Wakanda News Details

Widow Support TT – a reservoir of strength - Trinidad and Tobago Newsday

GRIEF is a tricky and difficult process. For widows, it is no different. The feeling of losing the love of your life can make you feel hopeless and helpless.

Understanding this and the emotions involved from their personal experiences, Soraya Nanan and Ann Marie Hassanali extend their support to others at the helm of local NGO Widow Support TT.

Nanan founded the NGO around 2014, but the idea first came to her in 2009 after she lost her husband, Lincoln Nanan. They were both attorneys,

and she said they were a dynamic duo in the legal profession.

But in 2007, he was diagnosed with leukaemia and went to the US for treatment.

Despite remaining in TT, she kept her husband, her best friend, updated on her personal life and career.

“Every time I finished a matter, I would call him while walking back to my (San Fernando) office and we would just touch base. That was my routine,” she told WMN.

Eventually, the cancer went into remission (the symptoms decreased/disappeared) and he returned to TT. But the cancer later resurfaced and he was admitted to the Eric Williams Medical Sciences Complex in Mt Hope.

“On January 14, 2009, I visited him in hospital. The nurses told me he wasn’t taking his medication. So I said, ‘Lincoln,’ and as he heard my voice, he started to (react). I gave him the tablets and he took his water, but then I just kept hearing gurgling.

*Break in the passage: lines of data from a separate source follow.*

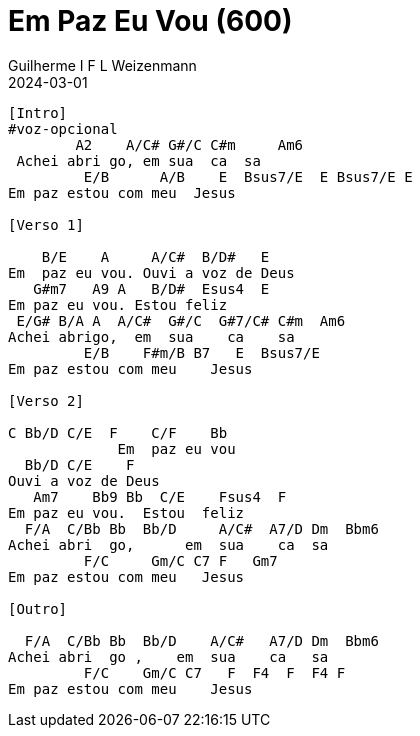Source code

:= Em Paz Eu Vou (600)
Guilherme I F L Weizenmann
2024-03-01
:artista: Hinário Adventista 7º Dia (2022)
:instrumentos: violão
:jbake-type: chords
:verificacao:
:colunas: 2


----

[Intro]
#voz-opcional
        A2    A/C# G#/C C#m     Am6 
 Achei abri go, em sua  ca  sa
         E/B      A/B    E  Bsus7/E  E Bsus7/E E 
Em paz estou com meu  Jesus

[Verso 1]

    B/E    A     A/C#  B/D#   E
Em  paz eu vou. Ouvi a voz de Deus
   G#m7   A9 A   B/D#  Esus4  E
Em paz eu vou. Estou feliz
 E/G# B/A A  A/C#  G#/C  G#7/C# C#m  Am6
Achei abrigo,  em  sua    ca    sa
         E/B    F#m/B B7   E  Bsus7/E
Em paz estou com meu    Jesus

[Verso 2]

C Bb/D C/E  F    C/F    Bb      
             Em  paz eu vou
  Bb/D C/E    F
Ouvi a voz de Deus
   Am7    Bb9 Bb  C/E    Fsus4  F
Em paz eu vou.  Estou  feliz
  F/A  C/Bb Bb  Bb/D     A/C#  A7/D Dm  Bbm6
Achei abri  go,      em  sua    ca  sa
         F/C     Gm/C C7 F   Gm7
Em paz estou com meu   Jesus

[Outro]

  F/A  C/Bb Bb  Bb/D    A/C#   A7/D Dm  Bbm6
Achei abri  go ,    em  sua    ca   sa
         F/C    Gm/C C7   F  F4  F  F4 F
Em paz estou com meu    Jesus

----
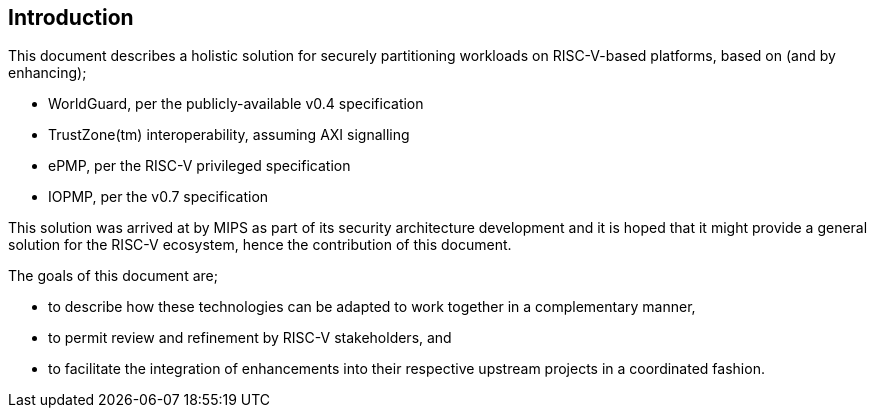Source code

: [[intro]]

== Introduction

This document describes a holistic solution for securely partitioning workloads
on RISC-V-based platforms, based on (and by enhancing);

* WorldGuard, per the publicly-available v0.4 specification
* TrustZone(tm) interoperability, assuming AXI signalling
* ePMP, per the RISC-V privileged specification
* IOPMP, per the v0.7 specification

This solution was arrived at by MIPS as part of its security architecture
development and it is hoped that it might provide a general solution for the
RISC-V ecosystem, hence the contribution of this document.

The goals of this document are;

* to describe how these technologies can be adapted to work together in a
  complementary manner,
* to permit review and refinement by RISC-V stakeholders, and
* to facilitate the integration of enhancements into their respective upstream
  projects in a coordinated fashion.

“I just got frightened because I did not know what was going on, so, I ran outside, called the nurse, the nurse called the doctors…”

Her mind immediately flashed to their then-one-year-old daughter.

“I grabbed on to one of the doctors and said, ‘Do not let me go home and tell my daughter that her father isn’t coming home.’”

After sighing deeply, she continued, “I saw the doctors walking back out after a while and I saw one of them walking to me. From the time I saw the look on their face, I knew that was it, and I started bawling.

“I can't remember how long I stayed there. I just didn't want to let go of him. We didn’t get our happily ever after.”

She was 34 at the time, and he was 35. They had been together for ten years and married for two.

She recalled the horrors of trying to manage her emotions. She felt no one else around her understood, as they had never endured anything similar.

“I had to figure out how to take care of this little baby as well as navigate through my grief.|

“I was dealing with grief to the point where I remember just lying in bed, didn't want to bathe, didn't want to brush my teeth. It was like a deep depression I was in.”

Having become the sole breadwinner, she said she forced herself to go back out to work.

“Clients were calling, they were wondering what's happening with their matters.”

She said the denial stage of grief presented itself in the form of her pretending to still call her husband after every case to update him.